Era responsabilidade deles, na qualidade de supervisores, a atribuição de manter a ordem no centro de controle, devendo os mesmos terem adotado as medidas necessárias para a normalidade do serviço. Tal realidade, para o ministro Farias, desconstrói o argumento de que os réus interromperam as atividades de controle do espaço aéreo em função do grande número de pessoas na sala, aglomeração motivada pela manifestação dos controladores.
“Os réus, antes mesmo de buscar esvaziar a sala do centro de controle, optaram por interromper o tráfego aéreo em completa afronta às normas administrativas, inclusive cônscios das gravíssimas consequências dessa atitude. Não há dúvidas de que eles, deliberadamente, deixaram de cumprir o “Modelo Operacional” com a finalidade de interromper a circulação de aviões no País e, assim, alcançar os seus objetivos, os quais guardavam semelhança com as reivindicações de natureza sindical”, frisou o magistrado.
O crime de motim é fartamente descrito no CPM, sendo considerado um delito que compromete a ordem pública e constitucional. Tal conduta pode, de acordo com a argumentação trazida pelo relator do processo, conduzir a sociedade para o mais completo caos, pois ataca, frontalmente, a eficiência da maior ferramenta de defesa do Estado.
“O motim integra o grupo dos mais nefastos crimes militares, porque mira, sem escrúpulos, nas raízes castrenses mais valiosas: os pilares da hierarquia e da disciplina. A traição atinge o âmago das Forças Armadas, reduzindo a pó os juramentos estatutários que os agentes militares realizaram perante a Bandeira Nacional”, enfatizou o relator, que concluiu que a priorização do interesse privado em detrimento do público, mediante a prática de motim, mostra-se tão grave que, se for executado em tempo de guerra, os infratores poderão ser condenados à pena de morte, nos exatos termos do art. 368 do CPM.

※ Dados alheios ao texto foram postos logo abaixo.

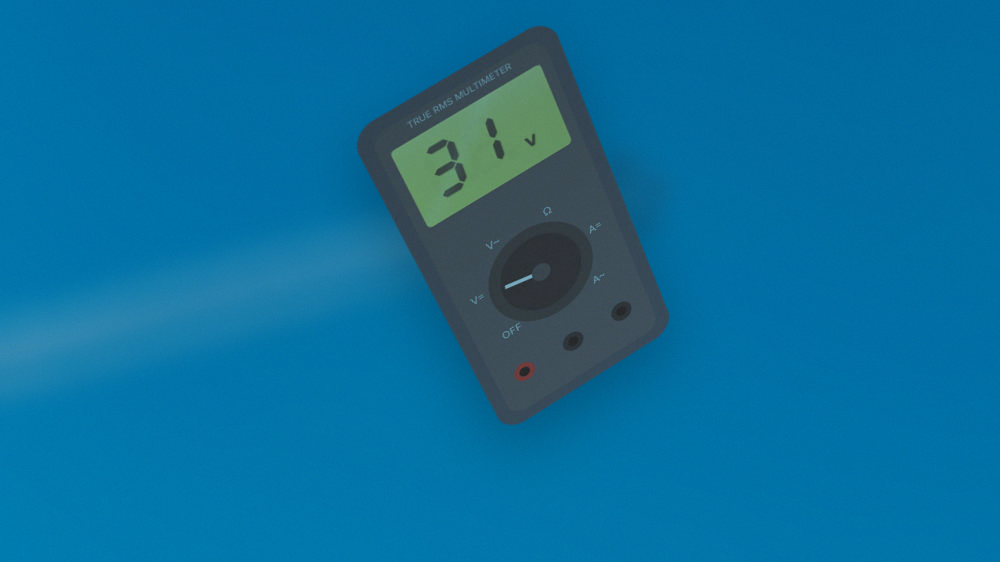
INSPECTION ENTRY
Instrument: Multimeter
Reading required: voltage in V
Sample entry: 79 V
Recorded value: 31 V
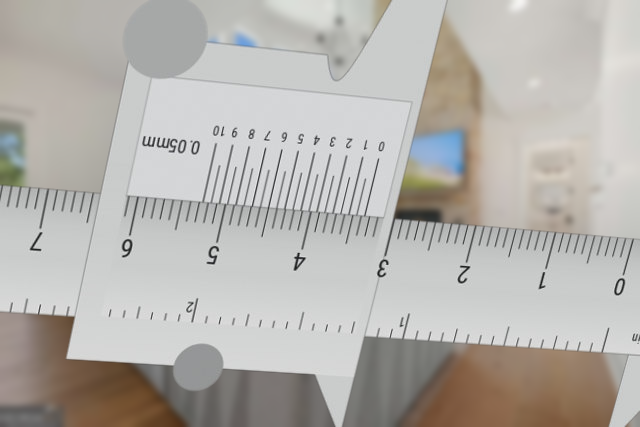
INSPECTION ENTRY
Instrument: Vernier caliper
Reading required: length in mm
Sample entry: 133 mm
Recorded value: 33.6 mm
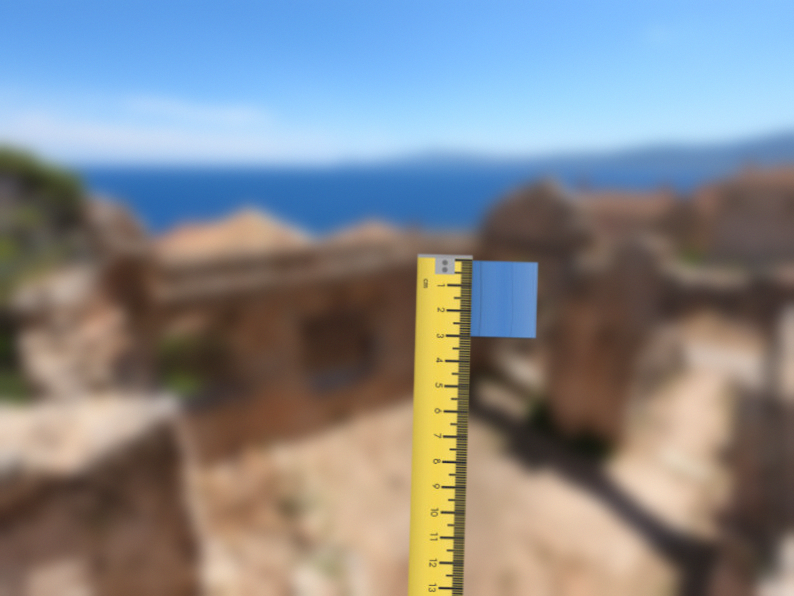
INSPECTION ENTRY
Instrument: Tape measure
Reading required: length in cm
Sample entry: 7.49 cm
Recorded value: 3 cm
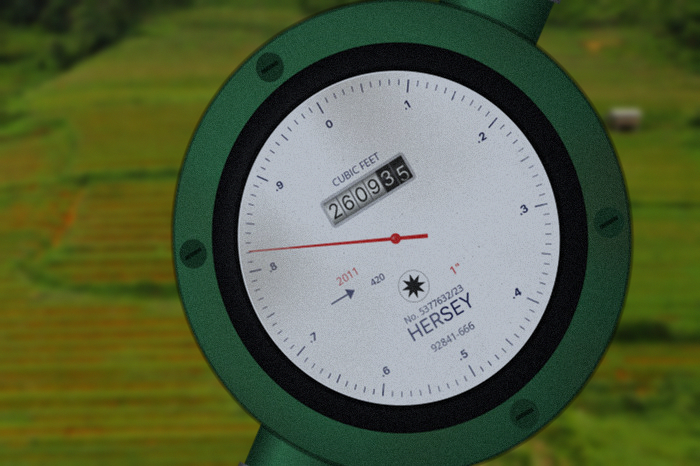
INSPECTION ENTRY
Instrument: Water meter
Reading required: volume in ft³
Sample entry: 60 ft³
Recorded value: 260934.82 ft³
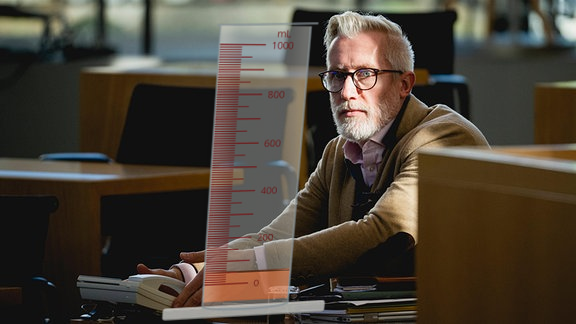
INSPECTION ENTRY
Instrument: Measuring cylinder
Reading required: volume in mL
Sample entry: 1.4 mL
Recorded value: 50 mL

Ainda de acordo com o relator, o objetivo dos réus era constranger autoridades políticas e militares a fim de verem seus pleitos atendidos, o que ocasionou desobediência ao modelo operacional, a ordens de superiores, além de caos em todo o país.

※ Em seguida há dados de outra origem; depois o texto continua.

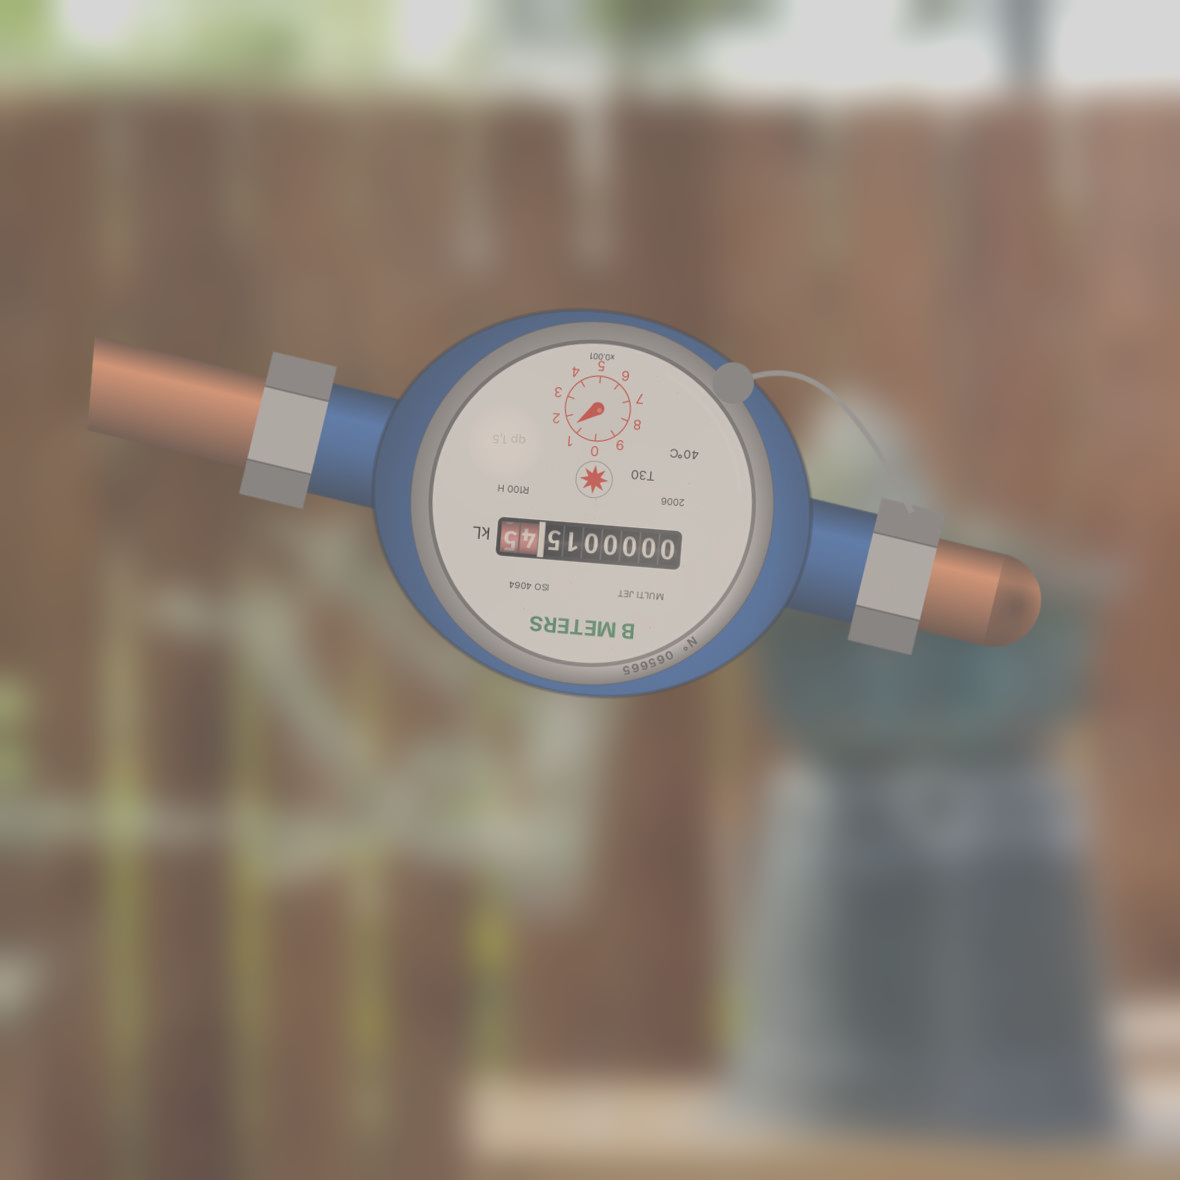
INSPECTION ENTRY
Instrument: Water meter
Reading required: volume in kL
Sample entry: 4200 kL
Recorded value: 15.451 kL
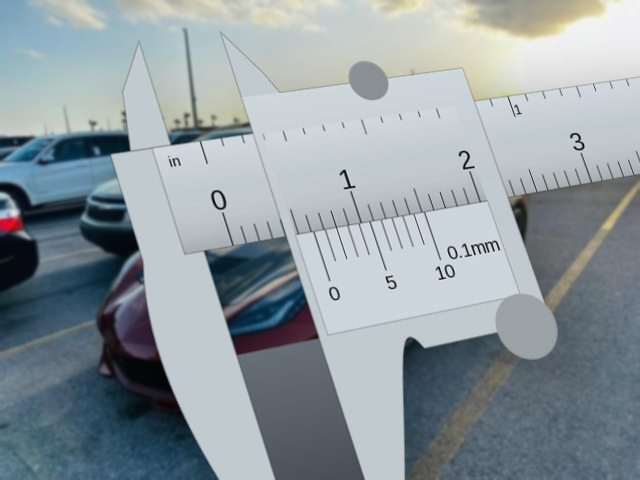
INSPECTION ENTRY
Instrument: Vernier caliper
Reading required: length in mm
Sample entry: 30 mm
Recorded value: 6.2 mm
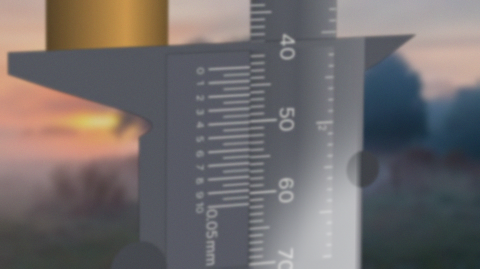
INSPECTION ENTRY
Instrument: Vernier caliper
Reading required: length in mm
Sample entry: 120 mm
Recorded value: 42.5 mm
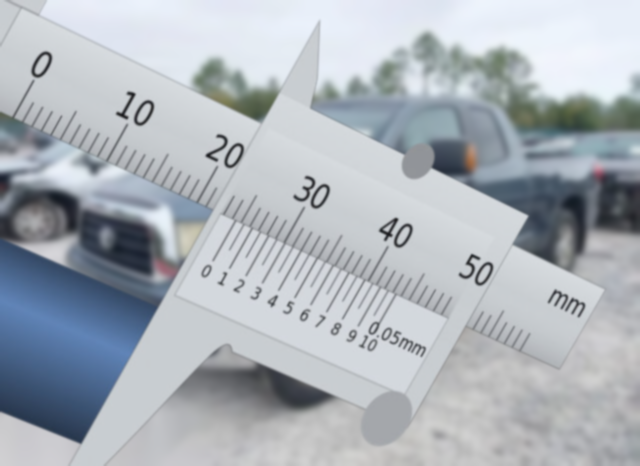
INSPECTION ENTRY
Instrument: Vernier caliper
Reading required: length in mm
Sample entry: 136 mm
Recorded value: 24.4 mm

Reforma da sentença e aplicação da pena
Convencido da gravidade dos atos praticados, o ministro Farias votou pela reforma da sentença de primeira instância, o que alterou as penas impostas aos três sentenciados.
Dentre os requisitos avaliados para a dosimetria da pena, estão desde as funções exercidas pelos três, como a intensidade do dolo, uma vez que para a consecução dos objetivos foram envolvidos mais de 50 militares, tanto para garantir o resultado criminoso, como para justificar a conduta. Na avaliação do relator, no contexto do suposto tumulto, os réus não eram vítimas, mas sim indutores da situação e agentes diretos do delito.
Também foi avaliada a extensão do dano, já que grande parte do tráfego aéreo ficou paralisado pelo período de cinco horas ininterruptas, atingindo um grande número de usuários, com diversas consequências reflexas, as quais extrapolaram o período de interrupção até que o sistema fosse novamente normalizado.
Contribuiu negativamente, ainda, a utilização da estrutura militar tecnológica, que impactou a segurança e a viabilização do tráfego aéreo.
“Na missão de tutelar o último recurso do Estado, a decisão de hoje tem o potencial de fazer ecoar a intolerância do Estado-Juiz em face de atos criminosos extremamente danosos e capazes de desestabilizar, em curto tempo, os altos escalões castrenses e o normal funcionamento do País. Por isso, este Processo ultrapassa todas as fronteiras da lide. Tem o poder de emoldurar, conforme a posição adotada, a consciência coletiva de Defesa Nacional”, enfatizou o ministro em seu julgamento.
Ao final de todas as argumentações, os ministros condenaram por unanimidade os três réus à pena de seis anos e seis meses de reclusão, sem direito ao “sursis” e regime semiaberto. Eles ainda serão submetidos à reprimenda acessória de exclusão das Forças Armadas, conforme previsto no art. 102 do CPM.